We often hear stories in the news about forgers of paintings, drawings, and prints. But what about antiques?

Meet Reinhold Vasters (1827-1909), a German goldsmith who forged an array of decorative arts and got away with it during his lifetime. 

From the time of their creations in the mid to late 19th century until well into the 20th century, Vasters’ pieces were believed to be authentic period examples, mainly from the Renaissance period. He also copied Medieval and Gothic objects as well. His creations included luxury objects like jewelry pendants, ornate cups, cabinets, candlesticks as well as religious items such as crucifixes and reliquaries. Over the years, these dubious pieces were acquired by unsuspecting museums around the world. 

Vasters already had a legitimate side of his career before we believe he started making forgeries. He was best known for making liturgical silver in Germany. For a time, he was even the restorer for the Aachen Cathedral Treasury, where he had the opportunity to have a lot of hands-on training with real antique pieces. He became intimately versed in both the style and construction of early European works that he would later replicate. Vasters was a talented craftsman who refined his skills in filigree, enameling, and embossing – all handy when recreating such historic styles.

But Vasters was not alone in his scheme. Frédéric Spitzer was a well-respected antiques dealer based in Paris (shown in this photograph wearing a Renaissance costume for a fancy dress party). His wealthy clientele included European elites and American Robber Barons. Spitzer was eager to capitalize on the appetite for collecting decorative arts among a growing bourgeois class. So much so that historians have discovered that Spitzer had a shadier side to his business, where he hired a variety of artists and craftsmen to make him “old things” for nearly fifty years. One of those artisans was Vasters. Although little documentation has been discovered, Spitzer was very likely critical to Vaster’s career in commissioning revival works, restoration of real antiques, as well as passing off his forgeries. 

A catalogue survives of Spitzer’s personal collection, which is now believed to have contained a knowing mixture of authentic pieces, modified works, and forgeries – quite like the items he sold to his clientele. A survivng photo shows the interior of his home museum, which very likely includes several examples of Vasters' work. In fact, Spitzer was probably the goldsmith’s main patron and primary source of financial support for his forgeries.
======
- _Instruction A_
Rewrite the stored data entries with "házigazda" changed to "vendéglátó" and nothing else altered. Leave the pictures out of your answer.

(Stored data entries)
======
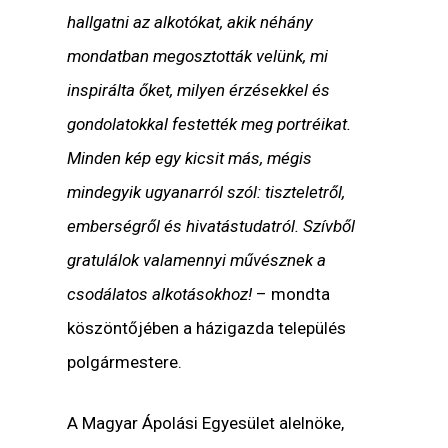
hallgatni az alkotókat, akik néhány
mondatban megosztották velünk, mi
inspirálta őket, milyen érzésekkel és
gondolatokkal festették meg portréikat.
Minden kép egy kicsit más, mégis
mindegyik ugyanarról szól: tiszteletről,
emberségről és hivatástudatról. Szívből
gratulálok valamennyi művésznek a
csodálatos alkotásokhoz!
– mondta
köszöntőjében a házigazda település
polgármestere.
A Magyar Ápolási Egyesület alelnöke,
======
- _Instruction B_
From the passage on Reinhold Vasters, pull out the words between "Meet Reinhold Vasters" and "around the world.", inclusive.

- _Answer area A_
hallgatni az alkotókat, akik néhány
mondatban megosztották velünk, mi
inspirálta őket, milyen érzésekkel és
gondolatokkal festették meg portréikat.
Minden kép egy kicsit más, mégis
mindegyik ugyanarról szól: tiszteletről,
emberségről és hivatástudatról. Szívből
gratulálok valamennyi művésznek a
csodálatos alkotásokhoz!
– mondta
köszöntőjében a vendéglátó település
polgármestere.
A Magyar Ápolási Egyesület alelnöke,

- _Answer area B_
Meet Reinhold Vasters (1827-1909), a German goldsmith who forged an array of decorative arts and got away with it during his lifetime. 

From the time of their creations in the mid to late 19th century until well into the 20th century, Vasters’ pieces were believed to be authentic period examples, mainly from the Renaissance period. He also copied Medieval and Gothic objects as well. His creations included luxury objects like jewelry pendants, ornate cups, cabinets, candlesticks as well as religious items such as crucifixes and reliquaries. Over the years, these dubious pieces were acquired by unsuspecting museums around the world.